Case Study Looks at tPA Use for COVID-19 Coagulopathy

Could so-called clot-busters play a role in treating severe symptoms of the novel coronavirus? That remains a possibility, although correct dosing still needs to be established, according to a new report. Find out what happened when clinicians gave off-label intravenous tPA (Alteplase) ton three patients with COVID-19 who had ARDS and respiratory failure.

MANHASSET, NY – Coagulopathy is appearing as an extremely dangerous manifestation of COVID-19, with 71.4% of patients who die of the infection meeting criteria for disseminated intravascular coagulation (DIC) while only 0.6% of patients who survive meet these criteria, according to a recent article.

The report in the Journal of Thrombosis and Haemostasis adds that, over time, clinicians have recognized that the patients don’t have a bleeding diathesis but rather a predominantly pro-thrombotic DIC with high venous thromboembolism rates, elevated D-dimer levels, high fibrinogen levels in concert with low anti-thrombin levels, and pulmonary congestion with microvascular thrombosis and occlusion on pathology.

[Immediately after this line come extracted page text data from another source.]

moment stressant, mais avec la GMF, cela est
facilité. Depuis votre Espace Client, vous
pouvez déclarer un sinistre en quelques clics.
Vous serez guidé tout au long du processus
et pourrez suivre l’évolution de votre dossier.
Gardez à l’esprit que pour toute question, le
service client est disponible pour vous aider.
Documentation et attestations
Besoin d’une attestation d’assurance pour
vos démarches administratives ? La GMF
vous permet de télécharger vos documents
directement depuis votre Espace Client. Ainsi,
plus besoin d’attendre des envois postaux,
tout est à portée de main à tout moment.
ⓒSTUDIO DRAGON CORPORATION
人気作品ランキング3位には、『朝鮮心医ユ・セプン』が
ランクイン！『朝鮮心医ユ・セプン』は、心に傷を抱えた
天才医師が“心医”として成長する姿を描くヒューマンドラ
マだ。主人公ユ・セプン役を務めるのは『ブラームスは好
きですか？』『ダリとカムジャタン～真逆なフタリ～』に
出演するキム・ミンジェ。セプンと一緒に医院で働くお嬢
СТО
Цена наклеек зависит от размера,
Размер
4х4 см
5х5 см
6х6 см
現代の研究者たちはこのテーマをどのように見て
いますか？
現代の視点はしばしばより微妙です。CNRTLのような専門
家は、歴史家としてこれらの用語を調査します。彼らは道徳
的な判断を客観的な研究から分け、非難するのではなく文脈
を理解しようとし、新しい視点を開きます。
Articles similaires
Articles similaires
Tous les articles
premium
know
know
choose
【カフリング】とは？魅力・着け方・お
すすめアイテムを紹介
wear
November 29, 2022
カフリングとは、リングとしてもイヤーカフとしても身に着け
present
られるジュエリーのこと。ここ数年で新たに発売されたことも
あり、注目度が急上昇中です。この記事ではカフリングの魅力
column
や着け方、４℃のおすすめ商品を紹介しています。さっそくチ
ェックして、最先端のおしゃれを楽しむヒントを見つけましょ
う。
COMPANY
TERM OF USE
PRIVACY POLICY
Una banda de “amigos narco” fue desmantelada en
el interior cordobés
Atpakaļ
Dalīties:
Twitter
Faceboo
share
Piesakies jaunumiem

In addition, according to the Northwell Health-led authors, healthcare professionals who care for critically ill COVID-19 patients are witnessing high rates of central line thrombosis and vascular occlusive events (e.g. ischemic limbs, strokes, etc.).

“There is evidence in both animals and humans that fibrinolytic therapy in Acute Lung Injury and ARDS improves survival, which also points to fibrin deposition in the pulmonary microvasculature as a contributory cause of ARDS and would be expected to be seen in patients with ARDS and concomitant diagnoses of DIC on their laboratory values such as what is observed in more than 70% of those who die of COVID-19,” the authors explain.

That led them to test off-label intravenous administration of tPA (Alteplase) in three patients with COVID-19 who had ARDS and respiratory failure. In all three cases, the authors note the patients demonstrated an initial improvement in their P/F ratio, with improvements ranging from a 38% improvement (Case 3) to a nearly 100% improvement (Case 1).

However, they add, “The observed improvements were transient and lost over time in all 3 patients after completion of their tPA infusion.”

The authors cite past research indicating redosing of the fibrinolytic agent in patients who had transient responses such as were observed in their cases, which led to more durable responses. The study team also describes precedent for using much larger bolus doses of tPA, while patients remain on a therapeutic heparin drip, including in sub-massive pulmonary embolism where the use of a 100mg bolus of tPA (Alteplase) while on a therapeutic heparin drip has been shown to be highly effective in reducing mortality and only increases bleeding risk by 1.2%.

“Such an approach using larger bolus-dose tPA (50mg or 100mg bolus) without holding anticoagulation in order to prevent recurrence of the suspected pulmonary microvascular thrombosis underlying COVID-19 ARDS is worthy of further consideration and study, and while the mortality in COVID-19 ARDS is exceptionally high the risks of tPA must still be carefully considered given the ~1% risk of catastrophic bleeding from tPA in non-stroke patients,” according to the authors, who add that formal studies are needed to determine the optimal dosing regimen of tPA with or without therapeutic anticoagulation in COVID-19 ARDS and should include whether a re-dosing protocol is needed if the benefits are transient.